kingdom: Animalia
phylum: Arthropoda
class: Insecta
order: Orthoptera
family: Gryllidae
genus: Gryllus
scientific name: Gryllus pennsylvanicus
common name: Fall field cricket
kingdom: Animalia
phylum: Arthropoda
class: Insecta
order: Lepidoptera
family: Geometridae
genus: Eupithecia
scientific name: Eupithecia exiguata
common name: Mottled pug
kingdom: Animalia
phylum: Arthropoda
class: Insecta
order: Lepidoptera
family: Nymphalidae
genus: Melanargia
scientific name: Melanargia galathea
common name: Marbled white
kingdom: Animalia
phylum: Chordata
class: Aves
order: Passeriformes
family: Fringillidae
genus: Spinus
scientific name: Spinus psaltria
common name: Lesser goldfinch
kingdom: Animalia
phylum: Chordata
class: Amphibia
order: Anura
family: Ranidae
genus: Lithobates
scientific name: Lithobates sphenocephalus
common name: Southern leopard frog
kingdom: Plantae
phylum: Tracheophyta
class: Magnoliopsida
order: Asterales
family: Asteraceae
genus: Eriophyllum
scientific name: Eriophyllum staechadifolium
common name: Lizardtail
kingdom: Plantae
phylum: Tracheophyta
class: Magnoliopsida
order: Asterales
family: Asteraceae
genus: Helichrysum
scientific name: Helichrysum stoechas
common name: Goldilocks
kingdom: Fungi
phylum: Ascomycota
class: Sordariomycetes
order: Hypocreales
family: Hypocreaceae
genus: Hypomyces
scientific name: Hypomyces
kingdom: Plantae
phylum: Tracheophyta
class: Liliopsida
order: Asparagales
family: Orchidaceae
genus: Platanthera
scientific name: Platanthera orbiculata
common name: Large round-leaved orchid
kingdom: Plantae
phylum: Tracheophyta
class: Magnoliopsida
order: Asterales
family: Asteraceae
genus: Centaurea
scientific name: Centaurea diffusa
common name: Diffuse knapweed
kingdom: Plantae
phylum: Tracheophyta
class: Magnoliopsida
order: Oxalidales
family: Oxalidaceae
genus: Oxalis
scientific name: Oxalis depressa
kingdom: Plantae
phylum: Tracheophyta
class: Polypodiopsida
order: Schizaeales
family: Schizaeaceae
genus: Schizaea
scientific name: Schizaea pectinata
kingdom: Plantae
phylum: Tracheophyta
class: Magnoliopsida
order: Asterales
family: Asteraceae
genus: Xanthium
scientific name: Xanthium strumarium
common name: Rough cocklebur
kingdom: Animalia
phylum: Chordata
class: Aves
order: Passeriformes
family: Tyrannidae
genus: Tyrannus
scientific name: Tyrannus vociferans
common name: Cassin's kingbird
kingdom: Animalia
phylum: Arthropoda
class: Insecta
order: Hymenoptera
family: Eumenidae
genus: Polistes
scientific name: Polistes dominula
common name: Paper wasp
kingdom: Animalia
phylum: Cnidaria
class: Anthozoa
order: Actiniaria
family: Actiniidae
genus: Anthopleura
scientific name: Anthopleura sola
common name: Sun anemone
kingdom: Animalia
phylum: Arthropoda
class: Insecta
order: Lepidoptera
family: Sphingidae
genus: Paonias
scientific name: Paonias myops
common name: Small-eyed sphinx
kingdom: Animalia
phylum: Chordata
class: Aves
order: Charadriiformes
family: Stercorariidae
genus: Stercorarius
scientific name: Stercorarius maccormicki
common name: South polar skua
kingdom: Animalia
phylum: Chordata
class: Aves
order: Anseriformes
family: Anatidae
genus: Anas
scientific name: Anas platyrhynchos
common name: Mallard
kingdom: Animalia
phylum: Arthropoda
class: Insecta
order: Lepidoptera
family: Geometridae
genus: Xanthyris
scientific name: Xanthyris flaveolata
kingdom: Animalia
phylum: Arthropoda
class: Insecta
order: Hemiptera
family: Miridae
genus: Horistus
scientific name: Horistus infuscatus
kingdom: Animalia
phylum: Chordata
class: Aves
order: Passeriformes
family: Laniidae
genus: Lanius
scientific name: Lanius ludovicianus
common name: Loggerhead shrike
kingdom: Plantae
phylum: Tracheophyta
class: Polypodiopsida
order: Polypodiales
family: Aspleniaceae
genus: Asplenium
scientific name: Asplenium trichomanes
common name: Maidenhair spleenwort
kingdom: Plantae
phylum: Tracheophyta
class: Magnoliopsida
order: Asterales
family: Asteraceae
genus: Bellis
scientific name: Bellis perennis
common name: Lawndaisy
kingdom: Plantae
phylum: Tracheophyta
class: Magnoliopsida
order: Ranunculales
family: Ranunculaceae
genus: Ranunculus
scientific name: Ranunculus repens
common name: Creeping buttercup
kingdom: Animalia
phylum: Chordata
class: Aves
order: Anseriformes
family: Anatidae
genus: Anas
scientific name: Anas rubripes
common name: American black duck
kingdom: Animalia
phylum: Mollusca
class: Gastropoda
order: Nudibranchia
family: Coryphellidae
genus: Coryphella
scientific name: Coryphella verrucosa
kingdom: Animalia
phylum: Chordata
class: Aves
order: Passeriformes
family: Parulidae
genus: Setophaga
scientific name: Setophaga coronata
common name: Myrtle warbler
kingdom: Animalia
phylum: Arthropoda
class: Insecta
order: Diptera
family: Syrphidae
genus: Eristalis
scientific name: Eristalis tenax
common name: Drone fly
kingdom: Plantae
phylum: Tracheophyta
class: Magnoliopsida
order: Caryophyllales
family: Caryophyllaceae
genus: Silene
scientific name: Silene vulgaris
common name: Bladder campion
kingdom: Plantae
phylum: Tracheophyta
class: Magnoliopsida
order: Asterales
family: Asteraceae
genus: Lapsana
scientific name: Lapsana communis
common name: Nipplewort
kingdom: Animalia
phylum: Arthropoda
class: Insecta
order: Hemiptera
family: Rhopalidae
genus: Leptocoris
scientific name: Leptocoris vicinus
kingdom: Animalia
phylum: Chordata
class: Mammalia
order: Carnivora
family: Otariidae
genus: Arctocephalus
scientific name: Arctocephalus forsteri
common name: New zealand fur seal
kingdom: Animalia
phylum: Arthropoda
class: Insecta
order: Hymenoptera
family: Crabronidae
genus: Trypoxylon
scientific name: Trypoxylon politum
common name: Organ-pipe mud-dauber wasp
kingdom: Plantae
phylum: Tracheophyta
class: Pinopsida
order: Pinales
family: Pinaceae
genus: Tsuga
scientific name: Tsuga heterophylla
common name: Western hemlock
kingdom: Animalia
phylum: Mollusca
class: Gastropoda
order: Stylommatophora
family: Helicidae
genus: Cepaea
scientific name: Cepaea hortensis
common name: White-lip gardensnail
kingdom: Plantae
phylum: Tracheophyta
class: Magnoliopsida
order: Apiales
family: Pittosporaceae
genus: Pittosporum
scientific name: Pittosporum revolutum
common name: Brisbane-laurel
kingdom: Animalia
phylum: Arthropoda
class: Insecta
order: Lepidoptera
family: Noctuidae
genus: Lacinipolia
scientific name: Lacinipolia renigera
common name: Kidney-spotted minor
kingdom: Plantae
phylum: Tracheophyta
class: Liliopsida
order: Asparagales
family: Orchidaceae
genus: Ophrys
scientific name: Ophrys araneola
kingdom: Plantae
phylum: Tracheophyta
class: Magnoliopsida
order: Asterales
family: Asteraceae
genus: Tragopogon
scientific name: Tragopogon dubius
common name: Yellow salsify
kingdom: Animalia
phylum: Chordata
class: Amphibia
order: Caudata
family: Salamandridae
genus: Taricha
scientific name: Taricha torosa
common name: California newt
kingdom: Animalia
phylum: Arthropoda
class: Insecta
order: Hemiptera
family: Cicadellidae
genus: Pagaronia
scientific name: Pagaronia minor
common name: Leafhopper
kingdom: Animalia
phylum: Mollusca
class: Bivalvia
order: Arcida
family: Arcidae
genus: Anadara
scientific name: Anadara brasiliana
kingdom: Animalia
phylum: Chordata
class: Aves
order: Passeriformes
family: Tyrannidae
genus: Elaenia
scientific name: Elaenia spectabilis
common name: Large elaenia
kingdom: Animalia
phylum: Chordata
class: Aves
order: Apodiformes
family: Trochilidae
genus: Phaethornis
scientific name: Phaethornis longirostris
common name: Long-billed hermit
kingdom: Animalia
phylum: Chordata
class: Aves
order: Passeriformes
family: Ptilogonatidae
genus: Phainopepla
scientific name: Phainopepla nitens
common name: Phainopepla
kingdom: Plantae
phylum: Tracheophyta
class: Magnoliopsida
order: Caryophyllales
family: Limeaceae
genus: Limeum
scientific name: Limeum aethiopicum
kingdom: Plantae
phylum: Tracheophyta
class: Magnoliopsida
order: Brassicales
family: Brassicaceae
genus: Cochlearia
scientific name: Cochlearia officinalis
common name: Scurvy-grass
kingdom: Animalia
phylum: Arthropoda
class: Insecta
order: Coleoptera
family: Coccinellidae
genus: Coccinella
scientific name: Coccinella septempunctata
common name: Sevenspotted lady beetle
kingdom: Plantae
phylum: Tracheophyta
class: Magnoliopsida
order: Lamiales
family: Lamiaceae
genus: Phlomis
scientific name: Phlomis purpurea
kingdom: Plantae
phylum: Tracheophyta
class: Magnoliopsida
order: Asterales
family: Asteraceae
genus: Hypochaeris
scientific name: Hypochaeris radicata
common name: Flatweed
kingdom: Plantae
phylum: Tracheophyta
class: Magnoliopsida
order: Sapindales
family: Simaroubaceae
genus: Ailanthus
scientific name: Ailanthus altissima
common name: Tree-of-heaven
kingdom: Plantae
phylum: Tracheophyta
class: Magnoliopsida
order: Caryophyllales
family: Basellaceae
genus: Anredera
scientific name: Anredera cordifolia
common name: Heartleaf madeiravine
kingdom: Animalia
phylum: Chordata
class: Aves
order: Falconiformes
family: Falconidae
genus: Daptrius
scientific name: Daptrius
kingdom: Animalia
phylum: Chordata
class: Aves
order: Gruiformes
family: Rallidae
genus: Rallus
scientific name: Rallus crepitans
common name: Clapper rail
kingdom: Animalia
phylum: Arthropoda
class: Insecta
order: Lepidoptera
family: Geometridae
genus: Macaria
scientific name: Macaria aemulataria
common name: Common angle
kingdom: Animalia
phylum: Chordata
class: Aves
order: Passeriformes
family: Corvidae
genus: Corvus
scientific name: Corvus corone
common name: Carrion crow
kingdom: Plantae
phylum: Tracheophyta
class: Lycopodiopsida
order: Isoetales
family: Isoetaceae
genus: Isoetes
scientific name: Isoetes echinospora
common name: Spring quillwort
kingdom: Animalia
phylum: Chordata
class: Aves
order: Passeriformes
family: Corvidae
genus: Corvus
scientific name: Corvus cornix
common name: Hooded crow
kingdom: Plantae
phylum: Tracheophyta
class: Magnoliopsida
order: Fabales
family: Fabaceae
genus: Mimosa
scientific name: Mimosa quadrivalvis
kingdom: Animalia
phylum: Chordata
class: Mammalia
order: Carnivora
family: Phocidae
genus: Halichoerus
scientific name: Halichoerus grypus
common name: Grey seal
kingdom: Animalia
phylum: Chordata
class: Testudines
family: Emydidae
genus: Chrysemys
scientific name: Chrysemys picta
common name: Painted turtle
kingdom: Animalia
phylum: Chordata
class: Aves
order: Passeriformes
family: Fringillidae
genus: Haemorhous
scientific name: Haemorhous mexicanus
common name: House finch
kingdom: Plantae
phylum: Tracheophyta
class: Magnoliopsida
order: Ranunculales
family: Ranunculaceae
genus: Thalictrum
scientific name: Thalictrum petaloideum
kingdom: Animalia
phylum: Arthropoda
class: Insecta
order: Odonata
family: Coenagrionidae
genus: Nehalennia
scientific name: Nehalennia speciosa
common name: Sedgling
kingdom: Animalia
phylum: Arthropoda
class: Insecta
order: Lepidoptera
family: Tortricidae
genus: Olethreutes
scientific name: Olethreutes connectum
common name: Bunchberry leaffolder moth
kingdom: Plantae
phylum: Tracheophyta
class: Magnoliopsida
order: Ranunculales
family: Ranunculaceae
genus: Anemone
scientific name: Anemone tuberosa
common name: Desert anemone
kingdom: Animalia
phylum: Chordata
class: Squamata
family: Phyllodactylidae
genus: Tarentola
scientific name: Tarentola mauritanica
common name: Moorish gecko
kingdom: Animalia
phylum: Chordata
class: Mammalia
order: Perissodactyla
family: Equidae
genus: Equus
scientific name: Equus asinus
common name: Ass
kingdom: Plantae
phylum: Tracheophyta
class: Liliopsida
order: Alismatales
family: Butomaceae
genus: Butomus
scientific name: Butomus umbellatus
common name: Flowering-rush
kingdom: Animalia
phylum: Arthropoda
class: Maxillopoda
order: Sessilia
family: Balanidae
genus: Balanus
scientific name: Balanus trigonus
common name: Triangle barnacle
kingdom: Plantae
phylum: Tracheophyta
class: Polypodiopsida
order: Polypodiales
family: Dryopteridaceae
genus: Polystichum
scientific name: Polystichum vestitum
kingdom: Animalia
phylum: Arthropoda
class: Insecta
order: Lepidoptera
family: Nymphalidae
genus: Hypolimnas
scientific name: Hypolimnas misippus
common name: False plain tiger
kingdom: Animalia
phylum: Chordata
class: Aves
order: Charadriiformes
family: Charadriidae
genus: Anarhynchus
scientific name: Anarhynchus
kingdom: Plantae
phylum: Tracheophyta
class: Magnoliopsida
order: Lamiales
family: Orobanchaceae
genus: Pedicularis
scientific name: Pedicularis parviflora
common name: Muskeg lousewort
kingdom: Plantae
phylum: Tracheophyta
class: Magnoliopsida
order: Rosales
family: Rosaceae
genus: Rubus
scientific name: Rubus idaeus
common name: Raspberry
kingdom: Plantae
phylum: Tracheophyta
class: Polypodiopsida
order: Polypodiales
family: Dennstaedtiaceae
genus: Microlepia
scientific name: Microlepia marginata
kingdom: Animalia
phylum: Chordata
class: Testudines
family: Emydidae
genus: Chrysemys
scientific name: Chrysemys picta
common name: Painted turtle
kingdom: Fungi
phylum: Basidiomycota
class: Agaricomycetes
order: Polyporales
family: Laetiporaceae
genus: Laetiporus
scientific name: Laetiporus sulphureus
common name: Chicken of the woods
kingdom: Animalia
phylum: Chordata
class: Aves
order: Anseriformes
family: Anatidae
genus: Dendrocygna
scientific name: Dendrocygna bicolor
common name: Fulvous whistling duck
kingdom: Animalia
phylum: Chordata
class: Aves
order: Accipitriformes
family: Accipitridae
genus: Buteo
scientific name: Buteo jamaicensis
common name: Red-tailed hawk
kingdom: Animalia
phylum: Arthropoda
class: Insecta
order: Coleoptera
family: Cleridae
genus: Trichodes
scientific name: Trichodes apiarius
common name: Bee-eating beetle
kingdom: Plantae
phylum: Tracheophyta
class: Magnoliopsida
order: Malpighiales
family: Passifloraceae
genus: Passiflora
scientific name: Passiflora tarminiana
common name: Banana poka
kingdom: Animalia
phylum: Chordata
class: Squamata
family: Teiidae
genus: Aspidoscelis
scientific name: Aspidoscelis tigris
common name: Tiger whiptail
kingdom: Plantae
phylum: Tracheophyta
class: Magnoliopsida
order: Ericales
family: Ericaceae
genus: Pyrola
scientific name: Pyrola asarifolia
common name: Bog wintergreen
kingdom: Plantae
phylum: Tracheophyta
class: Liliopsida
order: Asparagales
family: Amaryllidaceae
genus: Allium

---+---

PROBLEM TO WORK ON: Convert the lines above, starting at the one containing "family: Basellaceae" and ending at the one containing "order: Gruiformes", into a Markdown table with the columns Number and Entry. Number each line in order and skip any blank lines.

THE RESULT:
| Number | Entry |
|---|---|
| 1 | family: Basellaceae |
| 2 | genus: Anredera |
| 3 | scientific name: Anredera cordifolia |
| 4 | common name: Heartleaf madeiravine |
| 5 | kingdom: Animalia |
| 6 | phylum: Chordata |
| 7 | class: Aves |
| 8 | order: Falconiformes |
| 9 | family: Falconidae |
| 10 | genus: Daptrius |
| 11 | scientific name: Daptrius |
| 12 | kingdom: Animalia |
| 13 | phylum: Chordata |
| 14 | class: Aves |
| 15 | order: Gruiformes |